« Pro-bike CB10 member not reappointed by lane foe Gentile | Main | It Won’t Be Pretty: Stopping The Eisenhower National Memorial »

June 9, 2011

New York by Gehry

Our columnist gets a tour of Manhattan’s newest addition to the high-end, high-rise rental market.

Metropolis Magazine
by Karrie Jacobs

A funny thing happened when my boyfriend, Ed, and I went to look at the apartments at 8 Spruce Street, the 76-story tower with the shimmery, crumpled stainless-steel skin being advertised as “New York by Gehry.” Afterward, as we strolled home through City Hall Park, Ed started calculating.

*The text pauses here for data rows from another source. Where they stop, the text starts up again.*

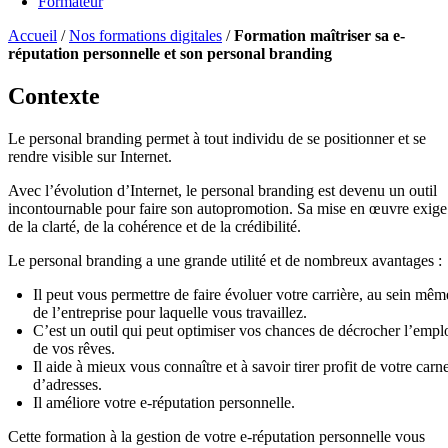
Formateur
Accueil
/
Nos formations digitales
/
Formation maîtriser sa e-
réputation personnelle et son personal branding
Contexte
Le personal branding permet à tout individu de se positionner et se
rendre visible sur Internet.
Avec l’évolution d’Internet, le personal branding est devenu un outil
incontournable pour faire son autopromotion. Sa mise en œuvre exige
de la clarté, de la cohérence et de la crédibilité.
Le personal branding a une grande utilité et de nombreux avantages :
Il peut vous permettre de faire évoluer votre carrière, au sein mêm
de l’entreprise pour laquelle vous travaillez.
C’est un outil qui peut optimiser vos chances de décrocher l’empl
de vos rêves.
Il aide à mieux vous connaître et à savoir tirer profit de votre carn
d’adresses.
Il améliore votre e-réputation personnelle.
Cette formation à la gestion de votre e-réputation personnelle vous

Could we rent his nineteenth-century Soho loft out for enough money to cover his overhead and the rental price of a twenty-first-century Gehry apartment? The apartments were on the small side, with shallow closets, so we’d have to transfer the bulk of our stuff into storage (including all the possessions that I’d recently moved into his place and have yet to completely unpack). Clearly, there would be no room for his drum set.…

“You’re serious?” I said.

“Yeah,” he replied. “It would be a different experience of the city.”

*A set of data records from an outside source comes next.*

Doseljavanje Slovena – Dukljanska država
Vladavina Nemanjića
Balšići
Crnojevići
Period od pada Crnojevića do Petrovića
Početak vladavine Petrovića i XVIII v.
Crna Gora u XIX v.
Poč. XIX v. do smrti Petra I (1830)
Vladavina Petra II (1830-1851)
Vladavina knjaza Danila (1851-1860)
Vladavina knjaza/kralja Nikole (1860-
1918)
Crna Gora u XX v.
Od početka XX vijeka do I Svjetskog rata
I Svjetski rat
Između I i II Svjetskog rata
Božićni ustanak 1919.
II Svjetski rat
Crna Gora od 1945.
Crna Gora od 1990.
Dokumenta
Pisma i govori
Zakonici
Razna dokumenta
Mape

Understand: we didn’t go there to rent an apartment. I couldn’t imagine writing a big monthly check to Bruce Ratner, the man behind the odious Atlantic Yards development, in Brooklyn (where Gehry was the master planner until he extracted himself or was booted out in 2009). We just wanted to look at the place up close to see how much of the architect’s exterior bling had found its way inside. Would living inside this glittery new beanstalk of a building be any different from, say, in one designed by Costas Kondylis, New York’s most prolific residential architect?

Fear not, Karrie Jacobs fans, she didn't succumb.

For a few hours, we were ready to pack our current life into storage and start clean. The fantasy offered by this building is a powerful one. But then, we wouldn’t just be living a life of quiet contemplation in the clouds; we’d also be living in close quarters with the occupants of 902 other apartments. And we’d still be in Manhattan, which means the tower is subject to the same real estate forces that created it. Sooner or later, a low-rise neighbor—I’d bet on Pace University, directly across Spruce Street—will decide it’s a good idea to build skyward. And New York by Gehry will begin to resemble New York by pretty much anybody else.